The two-hour finale encapsulates everything that is wrong with the series —  endless 90210 / Dawson’s Creek-influenced angst, introspection, and navel gazing; weak action scenes;  cheesy special effects; anticlimactic resolutions to crises; wooden delivery of stilted dialog;  and nonsensical, overly convoluted plot threads. We are treated to the juxtaposition of Lois and Clark’s impending nuptials with the imminent destruction of Earth by the planet Apokolips, which is hurtling through space on a direct collision course in order to extinguish all life. Yes, that’s right, Smallville turned the entire planet of Apokolips, with its long and storied history in the pages of DC Comics, into nothing more than a giant projectile thrown at the Earth like a kid chucking a rock at a rusty old car window.
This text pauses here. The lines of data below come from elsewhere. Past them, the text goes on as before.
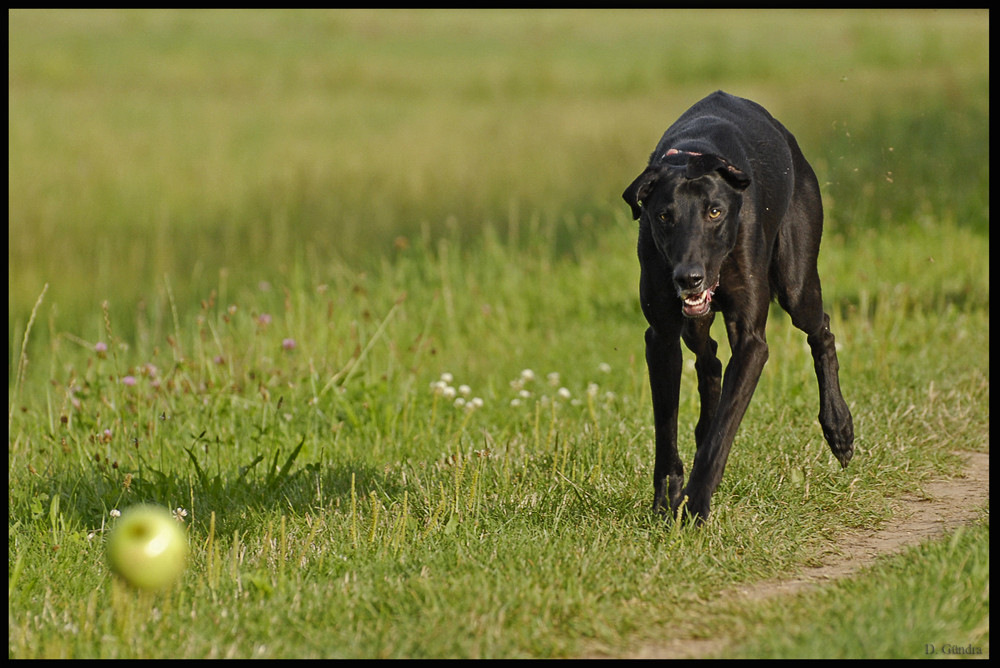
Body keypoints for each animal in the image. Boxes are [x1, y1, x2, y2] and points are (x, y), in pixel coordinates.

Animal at [624, 92, 852, 520]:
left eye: (715, 211)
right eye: (663, 216)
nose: (689, 278)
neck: (694, 158)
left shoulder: (751, 341)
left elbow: (722, 434)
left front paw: (696, 505)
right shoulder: (661, 338)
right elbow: (666, 429)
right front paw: (666, 500)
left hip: (797, 285)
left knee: (822, 330)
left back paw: (839, 426)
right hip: (694, 324)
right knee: (709, 357)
What made things even worse was the trademark Smallville feet-dragging, “dramatic build-up to a short and disappointing climax”routine. I don’t know, maybe it’s just me, but if I was Clark and I saw a gigantic, flame-spewing death world blotting out the sun and causing massive earthquakes, I would immediately stop everything, throw on the Superman costume, fly up to Apokolips, and start punching things. However, since this is Smallville, Clark felt the need to stand around looking angsty in the Daily Planet office listening to the radio with dozens of terrified people, investigate a cell-phone video message left by Tess (Lex’s sister…or his clone…or something equally dumb),  share a nauseatingly long and talky goodbye with Lois, fly to the ruins of the Luthor mansion for an even  longer and more pointless conversation with a resurrected Lex Luthor, and have a lame, anti-climactic fight with Darkseid (in the body of Lionel Luthor, Lex’s father…don’t even ask).
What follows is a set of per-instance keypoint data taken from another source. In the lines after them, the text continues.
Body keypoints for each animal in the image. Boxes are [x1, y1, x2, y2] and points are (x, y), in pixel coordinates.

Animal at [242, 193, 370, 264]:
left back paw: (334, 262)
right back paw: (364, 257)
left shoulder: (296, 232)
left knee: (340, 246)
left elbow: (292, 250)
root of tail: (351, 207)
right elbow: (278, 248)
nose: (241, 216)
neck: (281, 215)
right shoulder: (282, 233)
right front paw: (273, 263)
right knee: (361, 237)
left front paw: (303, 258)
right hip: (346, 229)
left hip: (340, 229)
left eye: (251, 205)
Finally, after all of that nonsense, we are treated to a scene where Clark goes into some kind of Kryptonian dream-state and sees old clips from the show’s history in some crystals, talks to the ghost of John Schneider, and is then given the blue and red tights by the disembodied voice of Jor-El.  This long-awaited, iconic moment that fans had been waiting ten years for falls completely flat, and sadly, is even somewhat laughable. The classic duds turn out to be a leftover costume from Bryan Singer’s Superman Returns, and Tom Welling — who repeatedly stated that he would never put on the costume –holds true to his word, as we only see close-ups of his head. All full-body shots are rendered in CGI that’s on par with a Syfy Channel original movie. Clark, now revealed to the world as Superman, rescues Air Force One (in a callback to the original 1978 Donner film), and in a hugely un-satisfying moment, simply pushes Apokolips back into space with no resistance. Now, with a limited TV budget, obviously we weren’t going to be treated to epic fight scenes of Superman battling hordes of Darkseid’s Para-Demons, his son Kalibak, or even the Female Furies, but for the Master of the Omega Effect and Lord of the Anti-Life Equation to put up absolutely no fight whatsoever is simply weak.
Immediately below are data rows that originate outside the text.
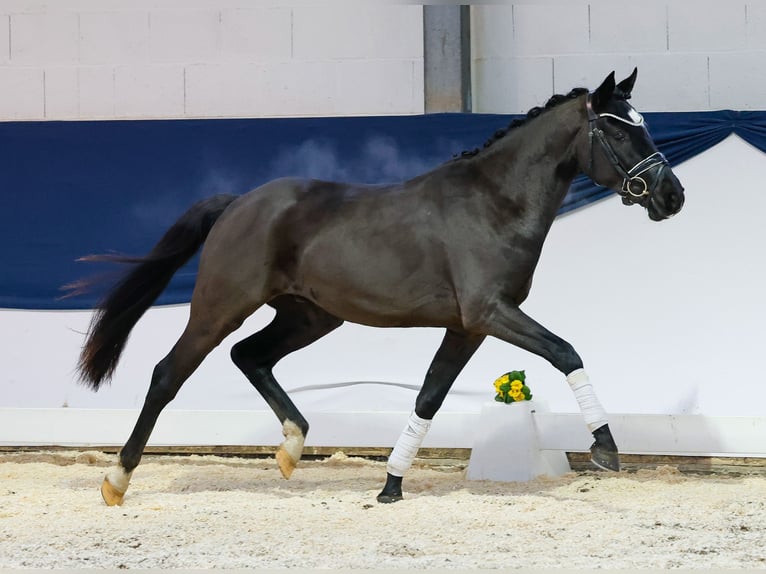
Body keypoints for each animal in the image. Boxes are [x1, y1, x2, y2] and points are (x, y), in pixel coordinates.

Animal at [66, 70, 688, 506]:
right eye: (617, 127)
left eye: (644, 123)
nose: (671, 196)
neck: (495, 202)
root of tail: (239, 203)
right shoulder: (491, 312)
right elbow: (566, 352)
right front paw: (605, 449)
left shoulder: (467, 326)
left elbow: (429, 396)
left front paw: (390, 485)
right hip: (220, 308)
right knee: (167, 374)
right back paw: (116, 481)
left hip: (309, 316)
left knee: (250, 356)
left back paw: (292, 448)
The Smallville finale actually does end on a high note, but that’s probably due to the soaring, classic John Williams Superman music that underscores the show’s last five minutes more than anything else. In this sequence, we are treated to a flash-forward seven years in the future where Perry White is Editor-in-Chief of the Daily Planet, Jimmy Olsen is snapping photos, Lois is hunting down stories, and Clark is a mild-mannered reporter waiting to leap into action to save the world as the Man of Steel. The final image of the series sees Welling running towards the camera, and pulling his shirt open to reveal the iconic “S” shield as John Williams epic score swells up. It’s a moment that goes a long way to make one forget about the terrible missteps this once-promising series took…but it doesn’t go far enough.